[Data extracted from a collection]
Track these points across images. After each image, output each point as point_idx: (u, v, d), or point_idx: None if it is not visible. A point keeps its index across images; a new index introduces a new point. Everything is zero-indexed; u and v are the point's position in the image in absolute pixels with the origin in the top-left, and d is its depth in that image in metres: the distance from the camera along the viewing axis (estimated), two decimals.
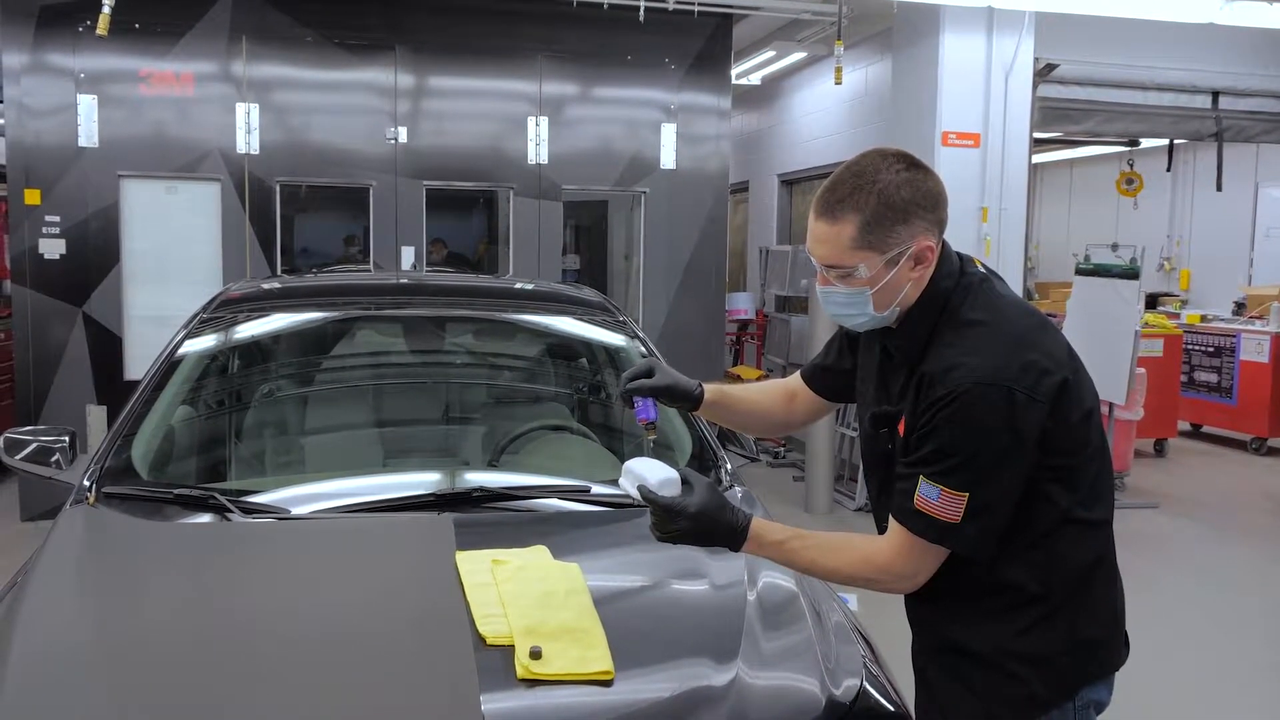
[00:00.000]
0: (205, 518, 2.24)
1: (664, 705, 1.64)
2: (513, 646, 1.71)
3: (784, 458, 7.75)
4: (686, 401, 1.93)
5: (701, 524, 1.65)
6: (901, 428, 1.65)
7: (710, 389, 1.94)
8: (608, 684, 1.66)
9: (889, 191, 1.56)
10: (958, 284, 1.64)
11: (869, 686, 1.80)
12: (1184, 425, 8.80)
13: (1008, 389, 1.53)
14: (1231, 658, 4.29)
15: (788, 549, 1.68)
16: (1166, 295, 11.26)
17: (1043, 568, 1.63)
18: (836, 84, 5.19)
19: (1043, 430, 1.56)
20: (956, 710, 1.70)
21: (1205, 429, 9.00)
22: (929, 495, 1.56)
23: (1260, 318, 8.87)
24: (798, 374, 2.03)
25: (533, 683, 1.64)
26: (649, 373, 1.90)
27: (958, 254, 1.70)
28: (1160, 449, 8.24)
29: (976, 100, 5.72)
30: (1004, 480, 1.56)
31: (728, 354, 8.09)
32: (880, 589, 1.68)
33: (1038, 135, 6.21)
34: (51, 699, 1.61)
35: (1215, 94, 6.54)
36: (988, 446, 1.53)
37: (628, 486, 1.72)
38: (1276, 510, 6.91)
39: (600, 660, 1.69)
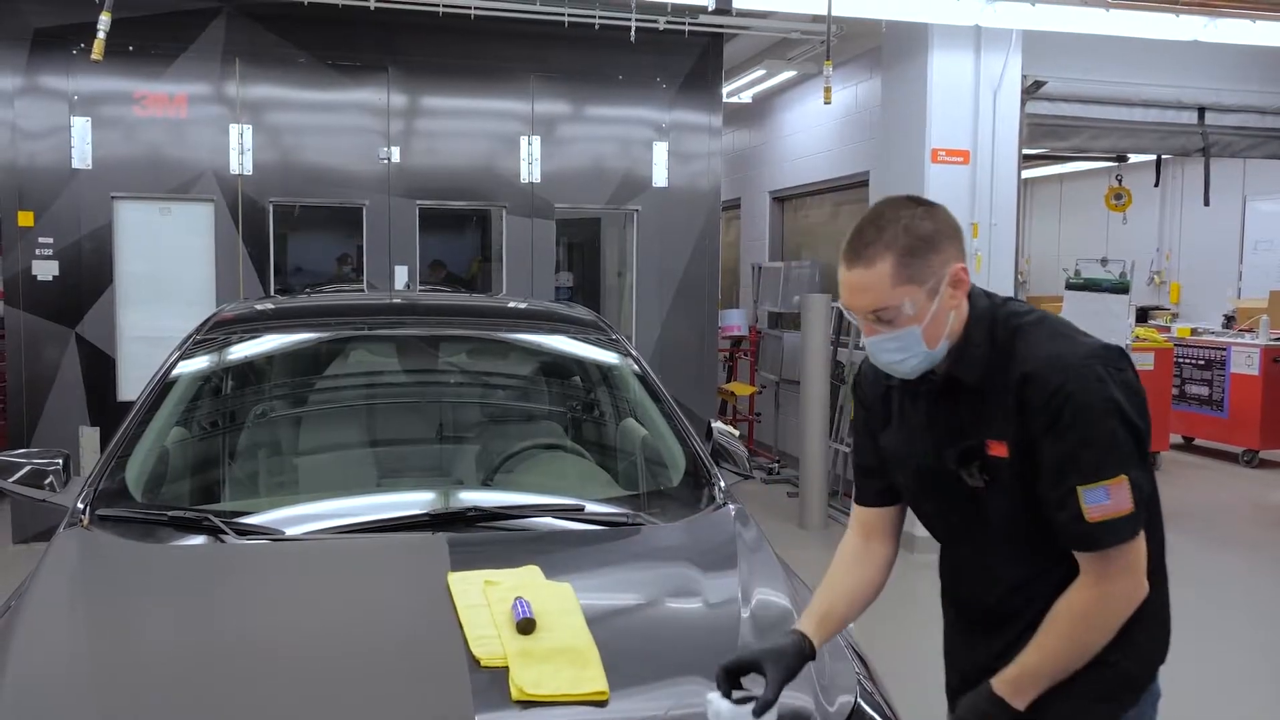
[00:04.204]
0: (199, 540, 2.24)
1: None
2: (506, 668, 1.71)
3: (778, 474, 7.75)
4: (799, 659, 1.68)
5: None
6: (998, 449, 1.62)
7: (811, 625, 1.73)
8: (602, 704, 1.66)
9: (914, 225, 1.60)
10: (989, 299, 1.70)
11: (863, 703, 1.81)
12: (1176, 438, 8.84)
13: (1104, 366, 1.56)
14: (1223, 668, 4.30)
15: (1028, 667, 1.60)
16: (1157, 309, 11.32)
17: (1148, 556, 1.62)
18: (826, 103, 5.22)
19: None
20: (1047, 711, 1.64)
21: (1197, 442, 9.04)
22: (1098, 500, 1.53)
23: (1250, 330, 8.92)
24: (854, 512, 1.91)
25: (527, 704, 1.65)
26: (748, 665, 1.65)
27: None
28: (1153, 462, 8.26)
29: (965, 117, 5.76)
30: (1142, 453, 1.59)
31: (721, 370, 8.11)
32: (1122, 616, 1.59)
33: (1026, 151, 6.25)
34: None
35: (1201, 110, 6.59)
36: (1118, 421, 1.55)
37: None
38: (1267, 522, 6.93)
39: (594, 680, 1.69)
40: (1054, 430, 1.55)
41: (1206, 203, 7.14)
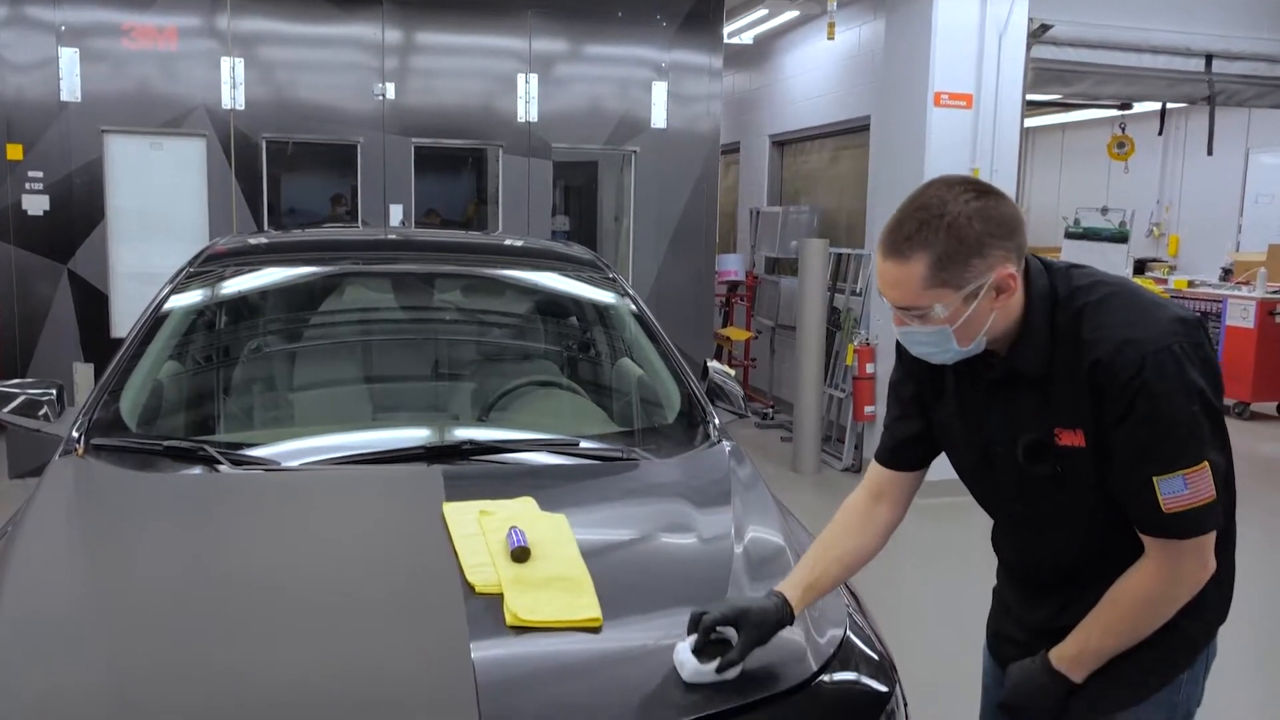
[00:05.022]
0: (195, 469, 2.24)
1: (651, 652, 1.66)
2: (501, 595, 1.73)
3: (772, 419, 7.79)
4: (777, 625, 1.64)
5: (1030, 697, 1.63)
6: (1071, 438, 1.53)
7: (796, 591, 1.68)
8: (596, 631, 1.68)
9: (959, 224, 1.45)
10: (1050, 277, 1.57)
11: (852, 635, 1.82)
12: None
13: (1181, 346, 1.47)
14: None
15: (1089, 645, 1.59)
16: (1155, 261, 11.30)
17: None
18: (829, 39, 5.13)
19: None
20: (1106, 676, 1.62)
21: None
22: (1175, 490, 1.45)
23: (1247, 283, 8.91)
24: (871, 470, 1.83)
25: (521, 629, 1.66)
26: (725, 621, 1.61)
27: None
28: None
29: (970, 61, 5.67)
30: (1219, 431, 1.51)
31: (717, 315, 8.09)
32: (1186, 598, 1.55)
33: (1031, 97, 6.18)
34: (42, 651, 1.61)
35: (1208, 57, 6.50)
36: (1198, 406, 1.46)
37: None
38: (1257, 474, 6.99)
39: (588, 608, 1.70)
40: (1128, 420, 1.46)
41: (1210, 152, 7.08)
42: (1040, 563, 1.72)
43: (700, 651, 1.58)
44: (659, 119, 6.49)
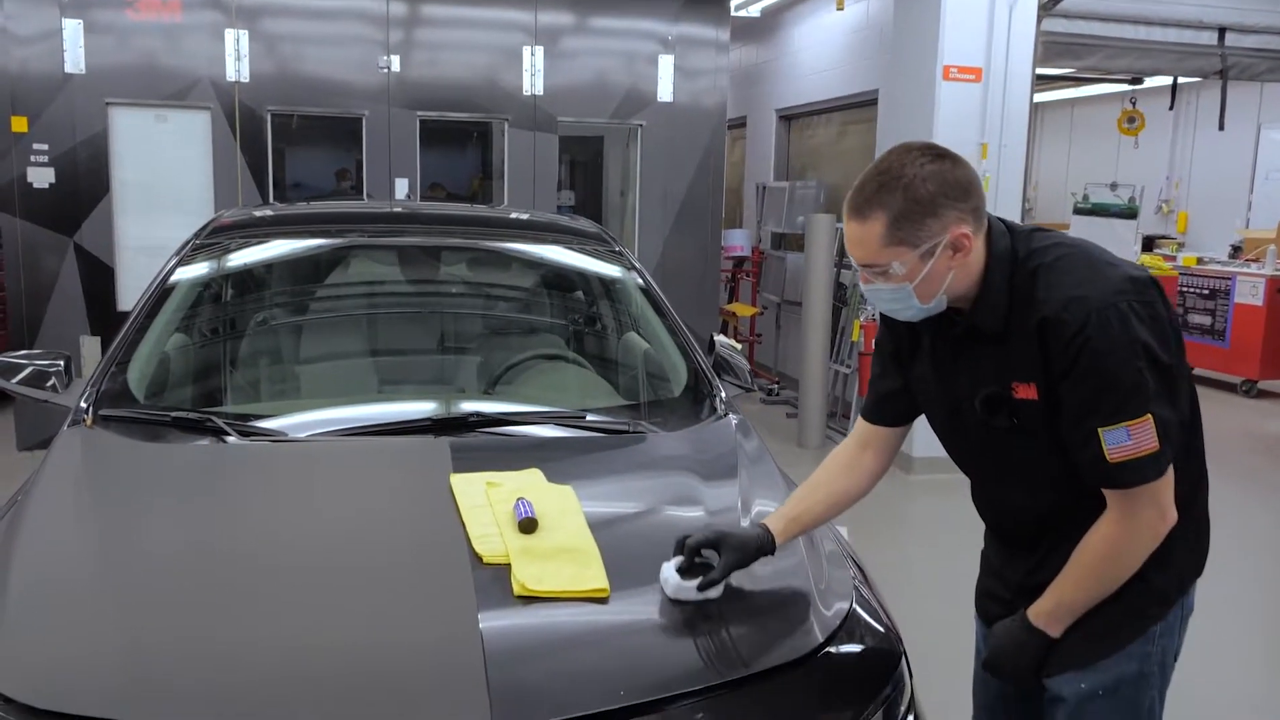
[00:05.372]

EXERCISE DESCRIPTION: Repeat all of the records verbatim, leaving out the pictures.

YOUR SOLUTION:
Track these points across images. After each image, output each point as point_idx: (u, v, d), or point_idx: None if it is not visible. A point keeps its index across images; a new index introduces a new point. Everything is zero-indexed; u and v are the point's position in the image in absolute pixels with the origin in the top-left, and d is its depth in that image in metres: the distance from the camera along the viewing axis (estimated), two decimals.
[00:00.000]
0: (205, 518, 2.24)
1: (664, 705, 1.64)
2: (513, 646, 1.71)
3: (784, 458, 7.75)
4: (686, 401, 1.93)
5: (701, 524, 1.65)
6: (901, 428, 1.65)
7: (710, 389, 1.94)
8: (608, 684, 1.66)
9: (889, 191, 1.56)
10: (958, 284, 1.64)
11: (869, 686, 1.80)
12: (1184, 425, 8.80)
13: (1008, 389, 1.53)
14: (1231, 658, 4.29)
15: (788, 549, 1.68)
16: (1166, 295, 11.26)
17: (1043, 568, 1.63)
18: (836, 84, 5.19)
19: (1043, 430, 1.56)
20: (956, 710, 1.70)
21: (1205, 429, 9.00)
22: (929, 495, 1.56)
23: (1260, 318, 8.87)
24: (798, 374, 2.03)
25: (533, 683, 1.64)
26: (649, 373, 1.90)
27: (958, 254, 1.70)
28: (1160, 449, 8.24)
29: (976, 100, 5.72)
30: (1004, 480, 1.56)
31: (728, 354, 8.09)
32: (880, 589, 1.68)
33: (1038, 135, 6.21)
34: (51, 699, 1.61)
35: (1215, 94, 6.54)
36: (988, 446, 1.53)
37: (628, 486, 1.72)
38: (1276, 510, 6.91)
39: (600, 660, 1.69)
[00:04.204]
0: (199, 540, 2.24)
1: None
2: (506, 668, 1.71)
3: (778, 474, 7.75)
4: (799, 659, 1.68)
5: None
6: (998, 449, 1.62)
7: (811, 625, 1.73)
8: (602, 704, 1.66)
9: (914, 225, 1.60)
10: (989, 299, 1.70)
11: (863, 703, 1.81)
12: (1176, 438, 8.84)
13: (1104, 366, 1.56)
14: (1223, 668, 4.30)
15: (1028, 667, 1.60)
16: (1157, 309, 11.32)
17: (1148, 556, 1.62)
18: (826, 103, 5.22)
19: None
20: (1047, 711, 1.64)
21: (1197, 442, 9.04)
22: (1098, 500, 1.53)
23: (1250, 330, 8.92)
24: (854, 512, 1.91)
25: (527, 704, 1.65)
26: (748, 665, 1.65)
27: None
28: (1153, 462, 8.26)
29: (965, 117, 5.76)
30: (1142, 453, 1.59)
31: (721, 370, 8.11)
32: (1122, 616, 1.59)
33: (1026, 151, 6.25)
34: None
35: (1201, 110, 6.59)
36: (1118, 421, 1.55)
37: None
38: (1267, 522, 6.93)
39: (594, 680, 1.69)
40: (1054, 430, 1.55)
41: (1206, 203, 7.14)
[00:05.022]
0: (195, 469, 2.24)
1: (651, 652, 1.66)
2: (501, 595, 1.73)
3: (772, 419, 7.79)
4: (777, 625, 1.64)
5: (1030, 697, 1.63)
6: (1071, 438, 1.53)
7: (796, 591, 1.68)
8: (596, 631, 1.68)
9: (959, 224, 1.45)
10: (1050, 277, 1.57)
11: (852, 635, 1.82)
12: None
13: (1181, 346, 1.47)
14: None
15: (1089, 645, 1.59)
16: (1155, 261, 11.30)
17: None
18: (829, 39, 5.13)
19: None
20: (1106, 676, 1.62)
21: None
22: (1175, 490, 1.45)
23: (1247, 283, 8.91)
24: (871, 470, 1.83)
25: (521, 629, 1.66)
26: (725, 621, 1.61)
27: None
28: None
29: (970, 61, 5.67)
30: (1219, 431, 1.51)
31: (717, 315, 8.09)
32: (1186, 598, 1.55)
33: (1031, 97, 6.18)
34: (42, 651, 1.61)
35: (1208, 57, 6.50)
36: (1198, 406, 1.46)
37: None
38: (1257, 474, 6.99)
39: (588, 608, 1.70)
40: (1128, 420, 1.46)
41: (1210, 152, 7.08)
42: (1040, 563, 1.72)
43: (700, 651, 1.58)
44: (659, 119, 6.49)
[00:05.372]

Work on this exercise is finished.